◆ **Exercise objective**: Extract the passage of the Whitefield McKinlay text between "Through this same" and "Black to White.", inclusive.

◆ **Page extract**:
— BEGIN —
One of the better-known black Washingtonians on hand that sunny Memorial Day was Whitefield McKinlay, former collector of customs at Georgetown and real estate manager to many of the city’s light-skinned mulatto elite. Nearing his seventieth birthday, McKinlay had lived through the best and the worst of what the post–Civil War world had to offer people of color. He had enrolled in the University of South Carolina during the heady days of Reconstruction and then been expelled when the Democrats rose to power there and created a particularly virulent form of the Jim Crow state. He had seen black politicians swept into office by newly enfranchised black voters and swept out again when the franchise was revoked.

Through this same process, Washington, D.C., had been transformed from what one of McKinlay’s more prominent real estate clients had termed “The Colored Man’s Paradise”—a place of considerable freedom and opportunity—into what the historian David Levering Lewis aptly describes as a “purgatory,” where Negroes were barred from hotels and restaurants, driven from federal jobs, and generally persecuted by Southerners in Congress who seemed intent on erasing the colored presence from the city.1 Though he does not deal at length with McKinlay, Daniel Sharfstein, an associate professor of law at Vanderbilt, brings this part of late-nineteenth- and early-twentieth-century Negro society vividly to life in his authoritative and elegantly written The Invisible Line: Three American Families and the Secret Journey from Black to White.
— END —
◆ **Given information**:
— BEGIN —
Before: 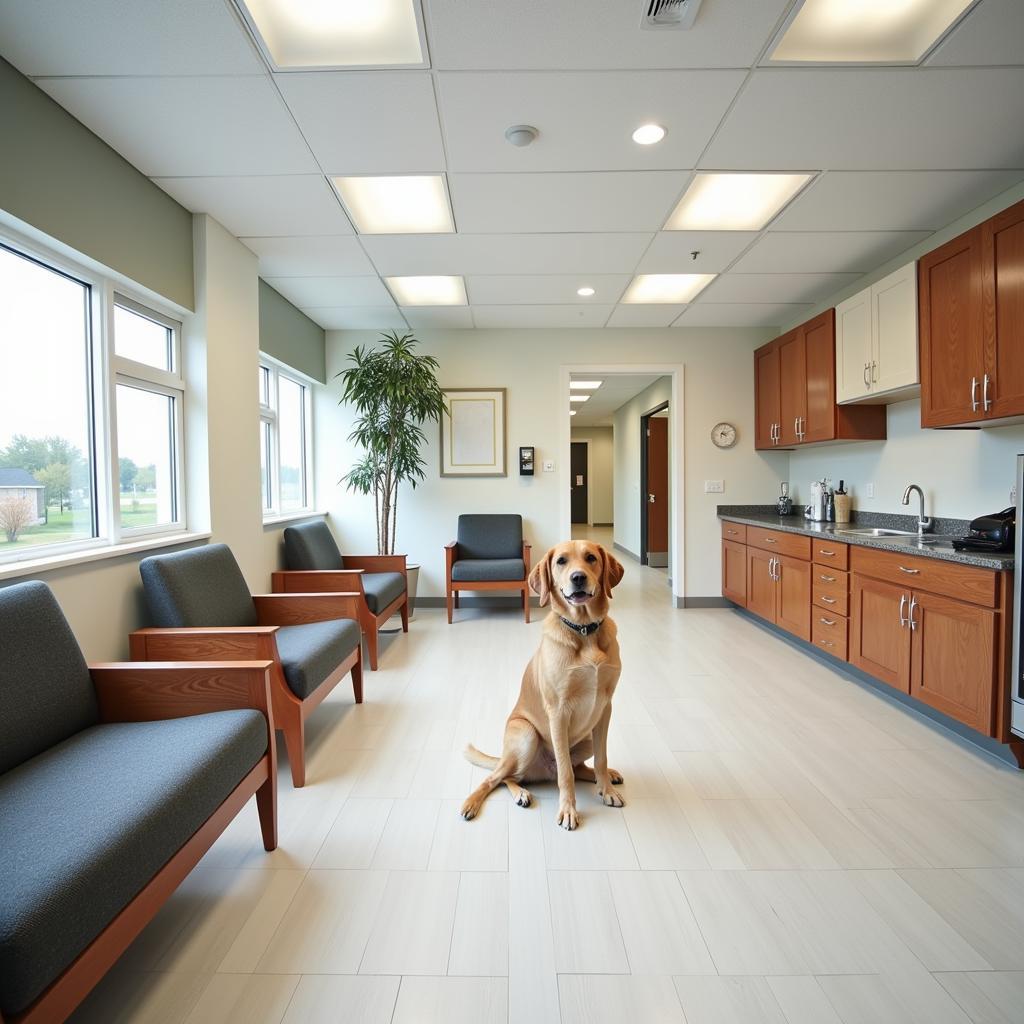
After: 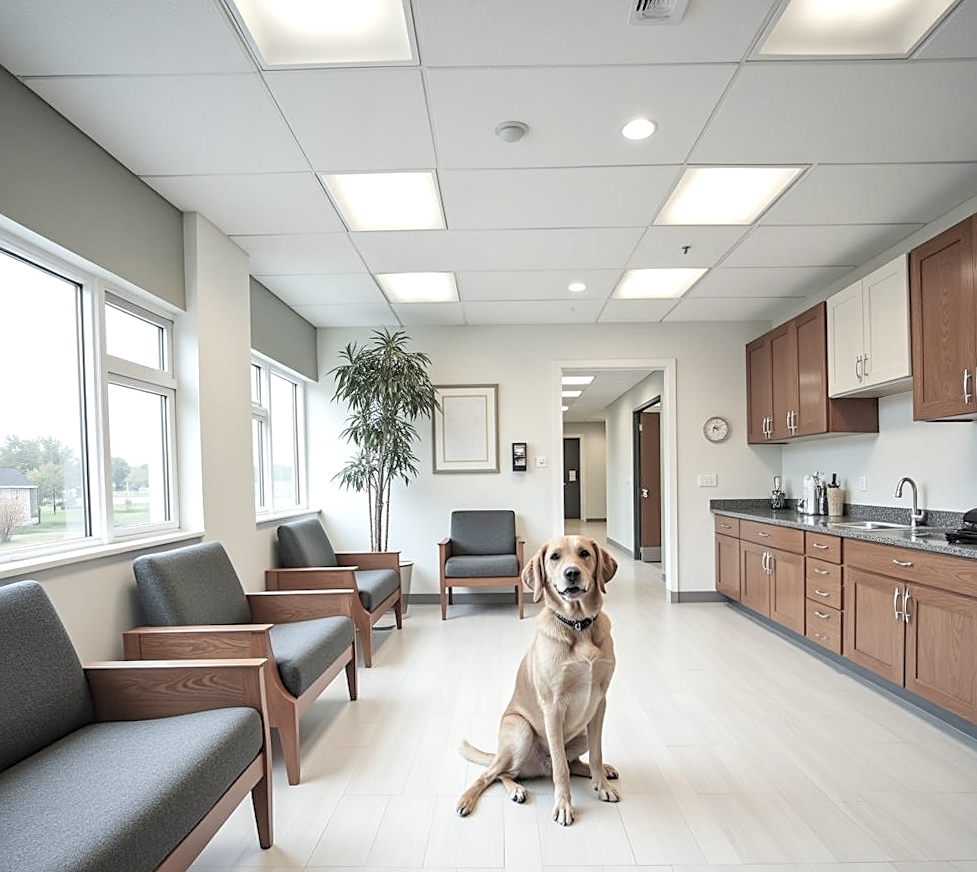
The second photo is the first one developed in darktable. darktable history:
levels: mode automatic, levels [0.073, 0.497, 0.972]
sharpen: on, module defaults
crop and rotate: angle 0.468°, left 0.307%, right 3.444%, bottom 14.117%
contrast brightness saturation: brightness 0.187, saturation -0.5
local contrast: detail 130%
— END —
◆ **Solution to this task**:
Through this same process, Washington, D.C., had been transformed from what one of McKinlay’s more prominent real estate clients had termed “The Colored Man’s Paradise”—a place of considerable freedom and opportunity—into what the historian David Levering Lewis aptly describes as a “purgatory,” where Negroes were barred from hotels and restaurants, driven from federal jobs, and generally persecuted by Southerners in Congress who seemed intent on erasing the colored presence from the city.1 Though he does not deal at length with McKinlay, Daniel Sharfstein, an associate professor of law at Vanderbilt, brings this part of late-nineteenth- and early-twentieth-century Negro society vividly to life in his authoritative and elegantly written The Invisible Line: Three American Families and the Secret Journey from Black to White.